Exercise goal: Every line below from the one containing "left hip: (166, 409, -4)" through the one containing "left elbow: (699, 298, -23)" must be transcribed exactly. Omit all lines outside that stretch.

[Saved entries]
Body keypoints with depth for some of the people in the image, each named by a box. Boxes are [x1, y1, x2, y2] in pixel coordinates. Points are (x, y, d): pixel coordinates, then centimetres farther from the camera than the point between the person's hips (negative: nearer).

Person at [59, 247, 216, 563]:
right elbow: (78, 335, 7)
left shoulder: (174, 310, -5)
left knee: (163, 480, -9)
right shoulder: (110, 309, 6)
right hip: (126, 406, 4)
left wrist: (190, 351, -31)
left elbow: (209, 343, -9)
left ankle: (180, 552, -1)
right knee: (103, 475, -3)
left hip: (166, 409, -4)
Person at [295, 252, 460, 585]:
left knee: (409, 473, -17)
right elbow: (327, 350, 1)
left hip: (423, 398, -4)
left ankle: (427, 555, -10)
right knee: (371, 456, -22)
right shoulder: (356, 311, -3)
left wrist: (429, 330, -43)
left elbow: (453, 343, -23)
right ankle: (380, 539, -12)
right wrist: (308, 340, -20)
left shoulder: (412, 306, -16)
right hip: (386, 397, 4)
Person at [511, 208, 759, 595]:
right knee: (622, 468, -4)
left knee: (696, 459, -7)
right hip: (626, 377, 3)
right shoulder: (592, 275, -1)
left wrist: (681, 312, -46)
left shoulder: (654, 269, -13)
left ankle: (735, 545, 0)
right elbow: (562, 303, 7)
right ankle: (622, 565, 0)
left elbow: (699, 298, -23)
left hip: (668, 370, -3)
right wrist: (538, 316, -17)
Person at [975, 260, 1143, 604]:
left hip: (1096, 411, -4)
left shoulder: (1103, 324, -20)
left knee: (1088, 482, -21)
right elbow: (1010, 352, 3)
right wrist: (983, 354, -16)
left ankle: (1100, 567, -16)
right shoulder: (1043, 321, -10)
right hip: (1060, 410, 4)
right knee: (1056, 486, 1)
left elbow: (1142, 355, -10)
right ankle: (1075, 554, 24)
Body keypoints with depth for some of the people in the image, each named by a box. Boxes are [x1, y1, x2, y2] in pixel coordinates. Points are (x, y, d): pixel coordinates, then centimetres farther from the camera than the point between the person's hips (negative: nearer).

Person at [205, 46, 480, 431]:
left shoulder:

* * *

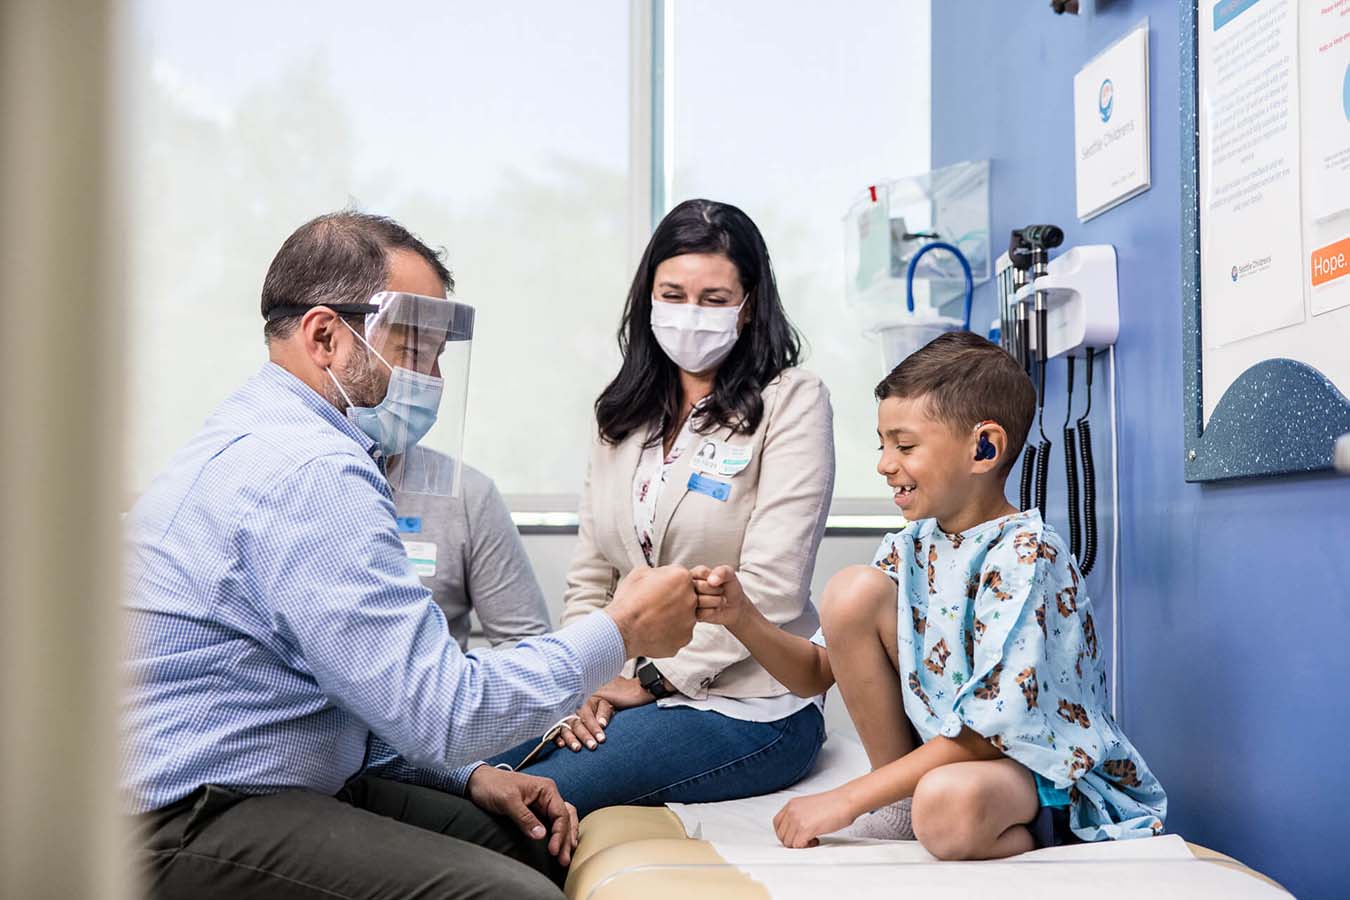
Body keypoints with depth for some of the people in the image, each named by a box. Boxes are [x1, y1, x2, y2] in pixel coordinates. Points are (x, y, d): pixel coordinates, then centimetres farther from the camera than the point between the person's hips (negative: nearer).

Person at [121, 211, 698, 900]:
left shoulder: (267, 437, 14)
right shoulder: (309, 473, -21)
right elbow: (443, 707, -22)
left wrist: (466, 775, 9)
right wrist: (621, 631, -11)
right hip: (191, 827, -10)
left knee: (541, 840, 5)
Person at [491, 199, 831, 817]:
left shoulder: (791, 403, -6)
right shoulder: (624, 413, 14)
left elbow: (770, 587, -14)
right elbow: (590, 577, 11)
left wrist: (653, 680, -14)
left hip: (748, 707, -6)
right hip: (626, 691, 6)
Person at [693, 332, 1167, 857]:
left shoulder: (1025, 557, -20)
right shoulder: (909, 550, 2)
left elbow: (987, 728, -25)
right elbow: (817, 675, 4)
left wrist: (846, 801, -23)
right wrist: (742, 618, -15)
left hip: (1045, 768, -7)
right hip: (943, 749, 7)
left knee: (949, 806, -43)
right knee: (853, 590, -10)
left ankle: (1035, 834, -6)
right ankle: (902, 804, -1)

...

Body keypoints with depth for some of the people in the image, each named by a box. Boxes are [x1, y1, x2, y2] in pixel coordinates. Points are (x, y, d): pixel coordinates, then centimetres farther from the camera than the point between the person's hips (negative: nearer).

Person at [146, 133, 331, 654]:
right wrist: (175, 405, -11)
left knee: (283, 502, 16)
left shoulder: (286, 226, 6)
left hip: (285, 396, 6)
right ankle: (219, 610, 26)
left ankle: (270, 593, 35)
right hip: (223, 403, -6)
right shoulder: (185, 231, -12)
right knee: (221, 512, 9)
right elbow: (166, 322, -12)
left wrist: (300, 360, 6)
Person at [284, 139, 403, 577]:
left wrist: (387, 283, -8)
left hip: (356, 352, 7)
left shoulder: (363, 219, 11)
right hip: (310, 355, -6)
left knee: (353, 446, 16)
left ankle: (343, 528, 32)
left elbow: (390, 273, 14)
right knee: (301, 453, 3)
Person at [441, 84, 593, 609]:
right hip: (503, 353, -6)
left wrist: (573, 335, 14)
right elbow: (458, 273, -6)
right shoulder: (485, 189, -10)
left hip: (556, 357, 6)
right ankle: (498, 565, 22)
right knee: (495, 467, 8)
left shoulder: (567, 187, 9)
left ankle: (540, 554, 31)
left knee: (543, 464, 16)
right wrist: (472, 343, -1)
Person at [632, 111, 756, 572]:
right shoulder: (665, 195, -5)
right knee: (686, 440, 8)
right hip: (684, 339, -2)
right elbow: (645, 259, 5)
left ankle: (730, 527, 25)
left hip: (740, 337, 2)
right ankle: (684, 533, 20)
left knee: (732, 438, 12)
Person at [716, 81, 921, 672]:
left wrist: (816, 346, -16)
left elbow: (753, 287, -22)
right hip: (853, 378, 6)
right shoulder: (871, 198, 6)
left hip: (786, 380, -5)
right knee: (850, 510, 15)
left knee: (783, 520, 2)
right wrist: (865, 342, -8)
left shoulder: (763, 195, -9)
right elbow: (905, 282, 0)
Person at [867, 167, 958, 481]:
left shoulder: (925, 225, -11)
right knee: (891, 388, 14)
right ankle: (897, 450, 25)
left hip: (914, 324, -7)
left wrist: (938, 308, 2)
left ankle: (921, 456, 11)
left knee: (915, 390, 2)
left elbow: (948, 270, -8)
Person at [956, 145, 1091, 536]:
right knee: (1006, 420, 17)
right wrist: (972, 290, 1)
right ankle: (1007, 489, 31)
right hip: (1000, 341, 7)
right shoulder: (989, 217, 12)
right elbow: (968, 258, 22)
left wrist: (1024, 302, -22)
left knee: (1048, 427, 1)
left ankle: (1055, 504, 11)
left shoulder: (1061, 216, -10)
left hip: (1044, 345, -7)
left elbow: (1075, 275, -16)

Written answer:
left hip: (166, 409, -4)
Person at [295, 252, 460, 585]:
left knee: (409, 473, -17)
right elbow: (327, 350, 1)
left hip: (423, 398, -4)
left ankle: (427, 555, -10)
right knee: (371, 456, -22)
right shoulder: (356, 311, -3)
left wrist: (429, 330, -43)
left elbow: (453, 343, -23)
right ankle: (380, 539, -12)
right wrist: (308, 340, -20)
left shoulder: (412, 306, -16)
right hip: (386, 397, 4)
Person at [511, 208, 759, 595]:
right knee: (622, 468, -4)
left knee: (696, 459, -7)
right hip: (626, 377, 3)
right shoulder: (592, 275, -1)
left wrist: (681, 312, -46)
left shoulder: (654, 269, -13)
left ankle: (735, 545, 0)
right elbow: (562, 303, 7)
right ankle: (622, 565, 0)
left elbow: (699, 298, -23)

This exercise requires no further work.